MUSIC: Kaecy’s Autumn
Review by CASEY LUDICK

The lead guitarist is riffing, making those strings wail. But hang on, this is supposed to be slam poetry. What’s going on here?

Kaecy’s Autumn is a performance based on a poem by singer Kgothatso “KAECY” Sethole, in which he bares his soul, addressing his own experience of love and rejection, with the performance meant to “ignite the vulnerability of the audience”, according to the programme.  

However, many who had shelled out for tickets were not ready to get vulnerable. They fled, leaving the National Arts Festival technicians to lead the scattering of applause between songs. 

But the musicians were amazing, even the backup singer giving our main man a run for his money while Ceejay Mudau on drums and Sipho Mavhandu on lead guitar blew the cobwebs out of the room. 

Sethole sang his heart out, but the monologues introducing each song bored us to tears.

The concept was all over the place with seemingly random tone changes, shifting from sombre to upbeat at the pluck of a string with lighting changes to boot. Impressive but confusing. 

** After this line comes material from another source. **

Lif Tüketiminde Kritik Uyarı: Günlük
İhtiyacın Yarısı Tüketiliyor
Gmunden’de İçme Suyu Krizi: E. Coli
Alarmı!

Things improved halfway through as his voice warmed up, and the lyrics started to gel with the music rather than him singing weird lyrics at odds with what the sterling musicians were putting out. 

Overall, the performance swayed between R&B/soul and what I can only describe as Hillsong hymns cosplaying as jazz or pop: the kind of thing you might expect at an evangelical church trying to net the youth.